Academic Knowledge Transfer in Social Networks
- Author(s): Slater, Mark David
- Advisor(s): Whitehead, James
- et al.
The rise of online social networks has presented many new opportunities and meth- ods for human communication in general and academic communication in particular. Knowledge is created at every level of academia, including individuals, project groups, and research communities. For knowledge to have lasting utility, it must be transferred from one mind to another, for only when knowledge is instantiated in someone's mind can it be used as the base for future action and thought. Today, despite decades of re- search, computer support for knowledge workers in academia is fragmented and poorly integrated. While office automation and other forms of CSCW approaches have ben- efitted academics, no single environment today integrates the basic research activities of the academic knowledge worker, including: individually or collaboratively writing re- search papers, sharing research papers, reviewing papers for publication in a journal or conference and persistently sharing comments and observations on existing literature.
This thesis explores academic knowledge transfer within social networks in several ways. It first presents a model of academic knowledge transfer, along with the requirements for a software system that instantiates that model. The proof-of- concept, named Whisper, for that software system is described, along with the feedback from its users and the changes made to the system's design based on that feedback.

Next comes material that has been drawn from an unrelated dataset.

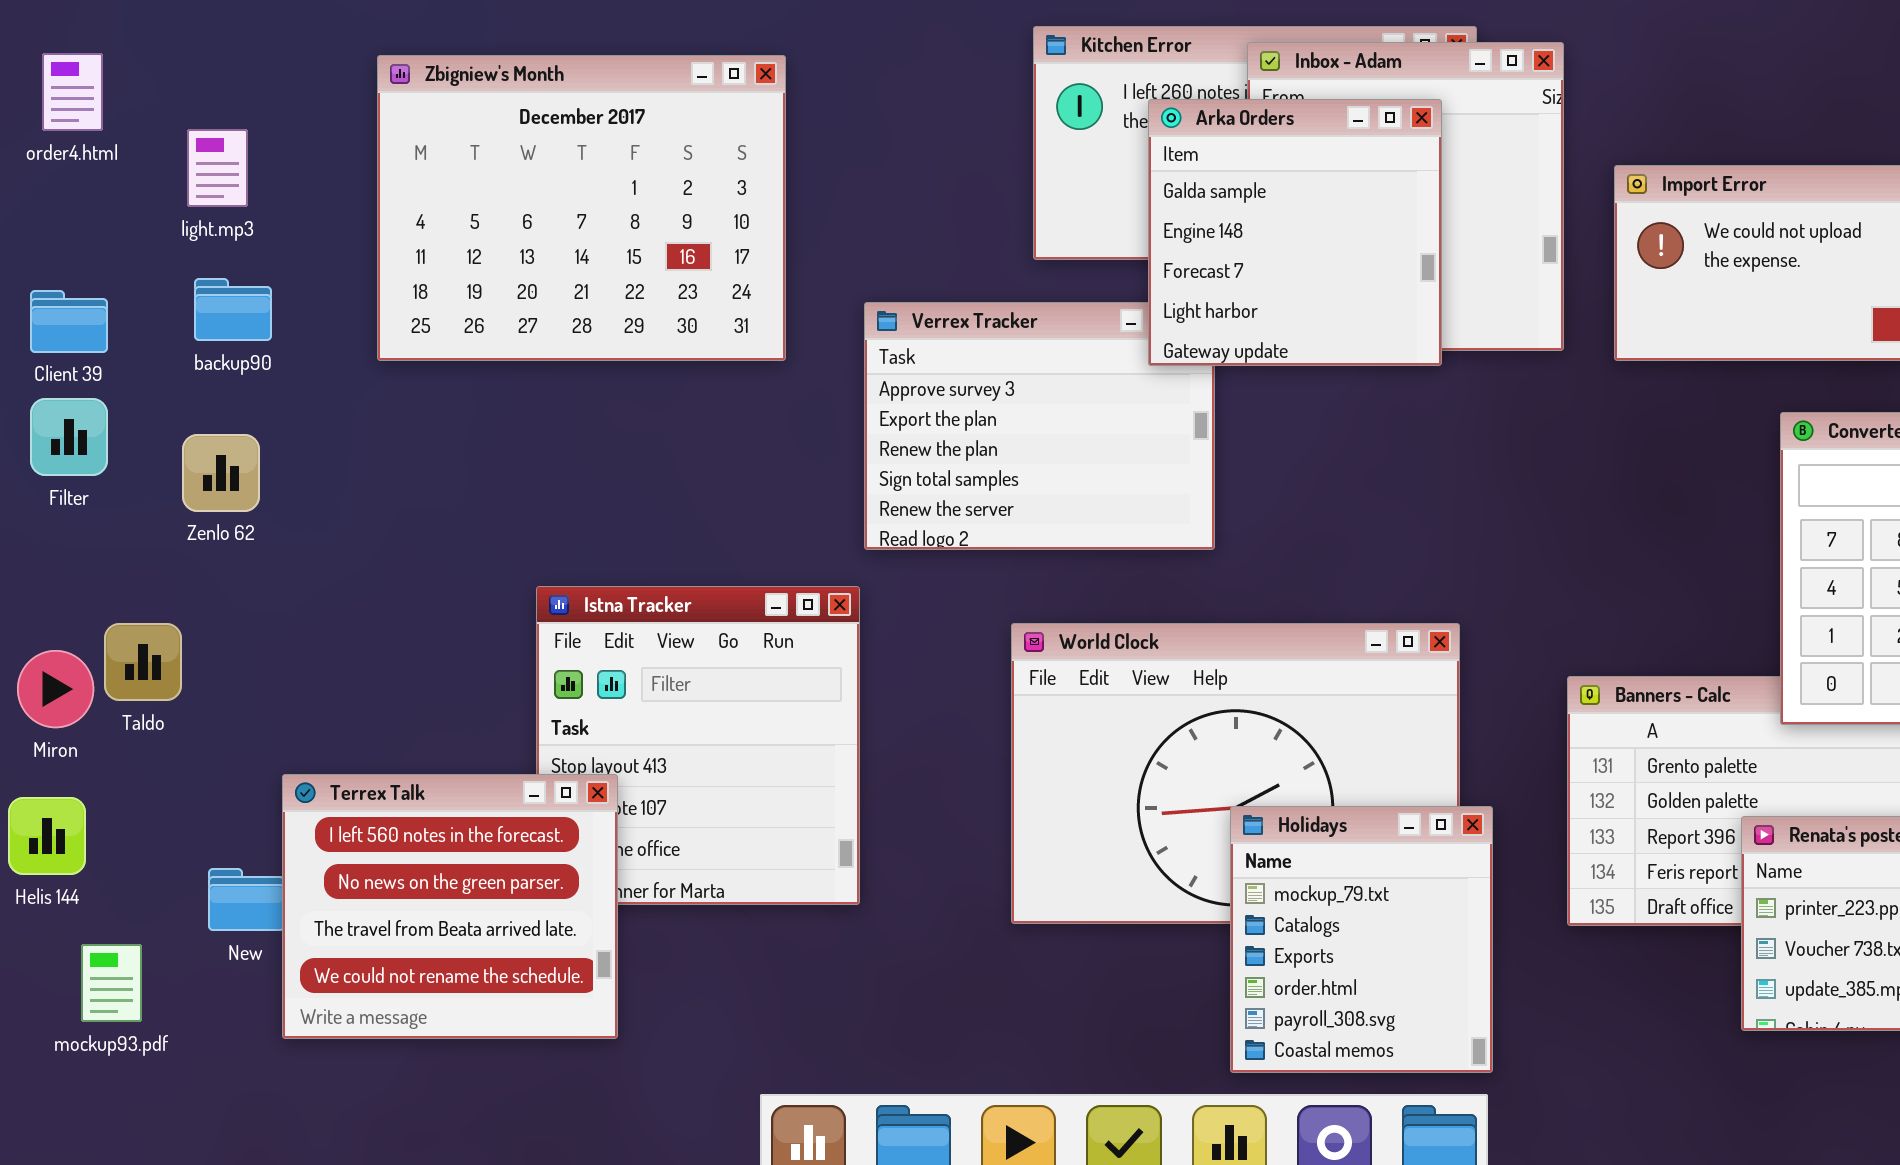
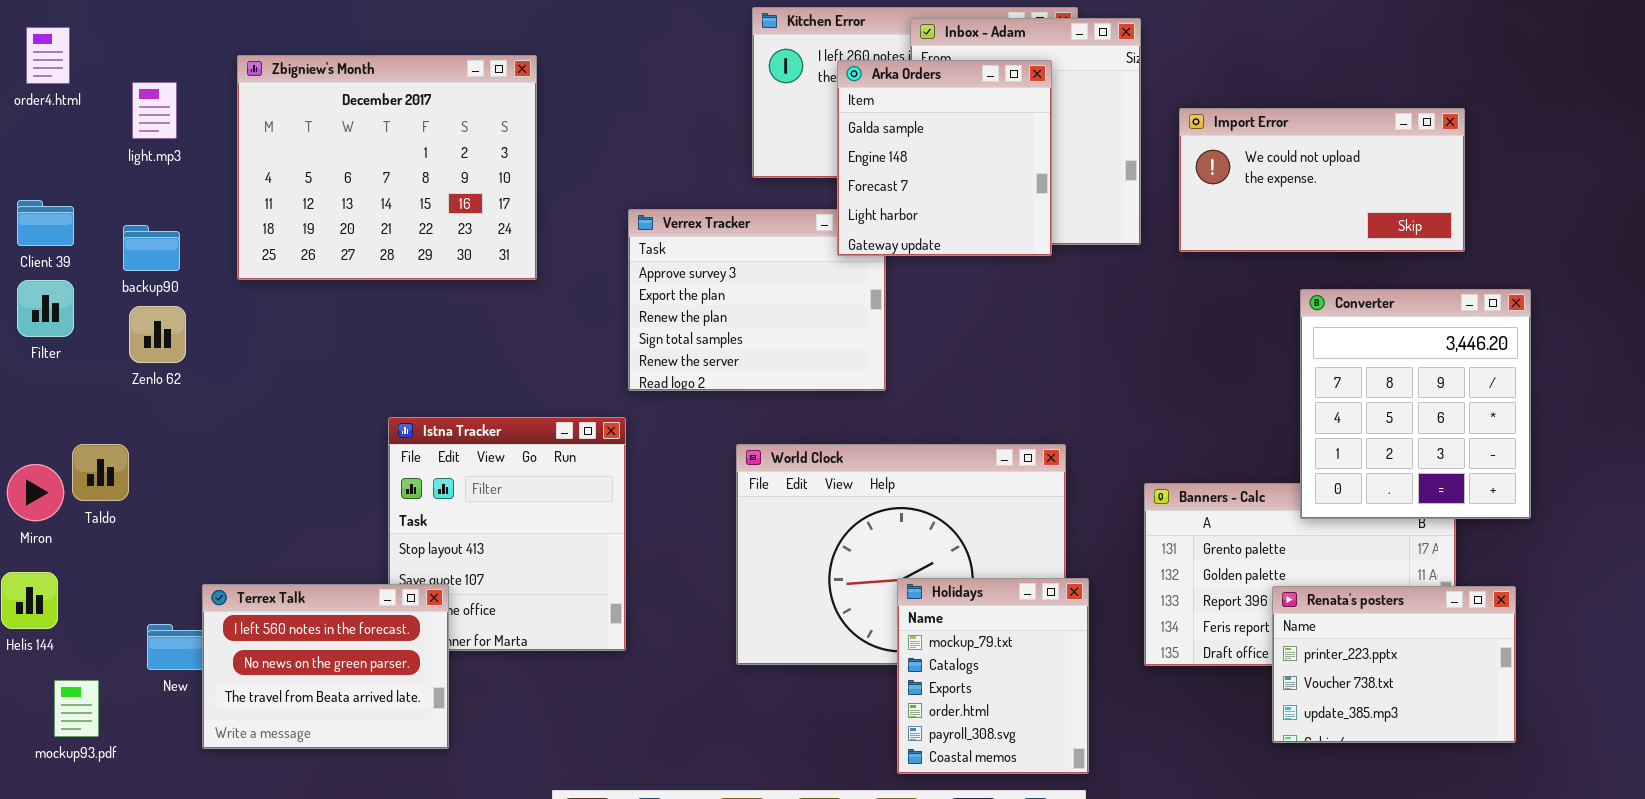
Zbigniew's Month: [377,55,786,361] -> [237,55,537,280], moved
backup90: [194,278,272,341] -> [123,225,180,271], moved
Terrex Talk: [282,774,618,1039] -> [202,584,449,749], resized

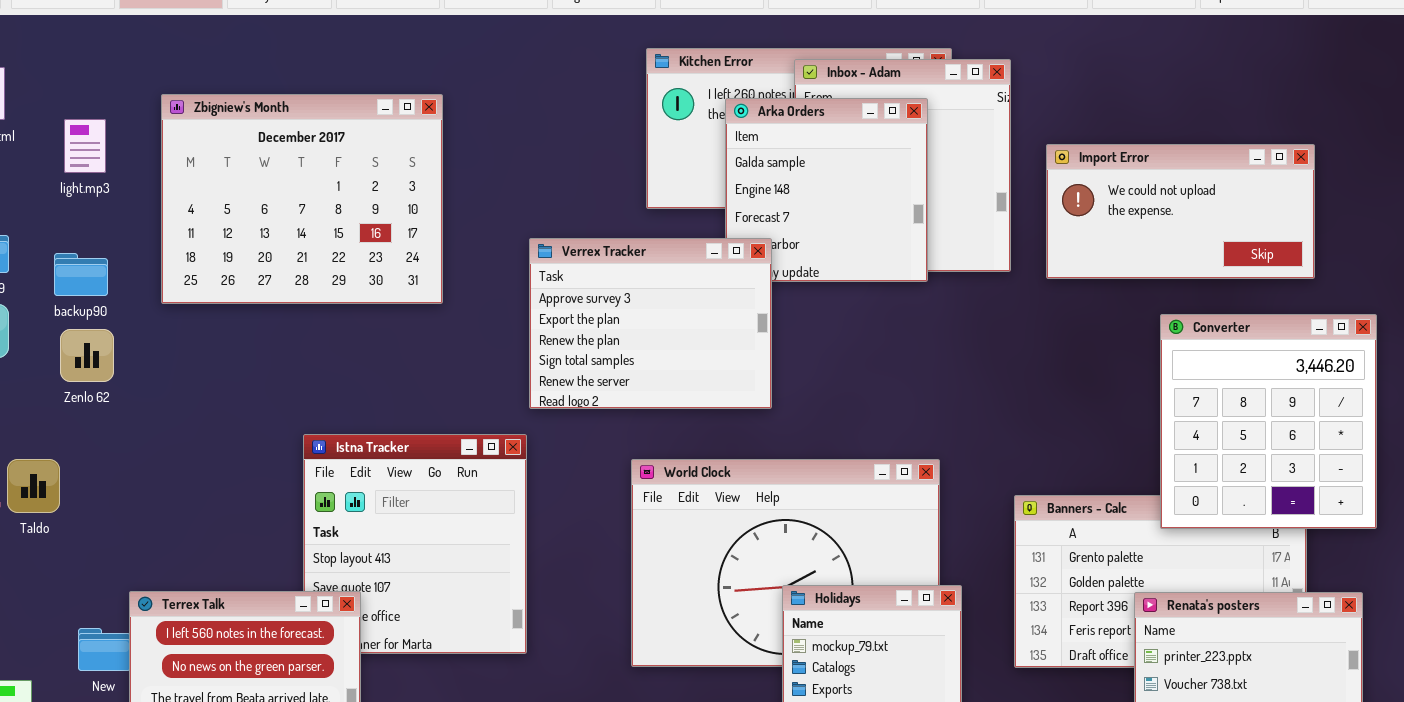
Verrex Tracker: [628,209,886,391] -> [529,238,772,409], raised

Additionally, an experiment in gamification of knowledge transfer within the Facebook social network is explored, with implications for the knowledge transfer system design. Finally, data from celebrity users and regular users of the Twitter social network is contrasted, providing insight into how often information from the different types of users is re-shared to others, how the "packaging" of that information (a simple statement vs a link to a website) affects the re-sharing rate, and methods users might try to increase the depth their messages can reach in the Twitter network.
Academics currently have very poor tool support for some of the most common tasks they perform, such as organizing the files (both data and research output) across software applications, and linking research output back to the raw data. Both of these concerns, and others, would be addressed by a knowledge sharing environment based on the model described here. The full development of such a system presents additional opportunities for research in human factors, CSCW, and social psychology.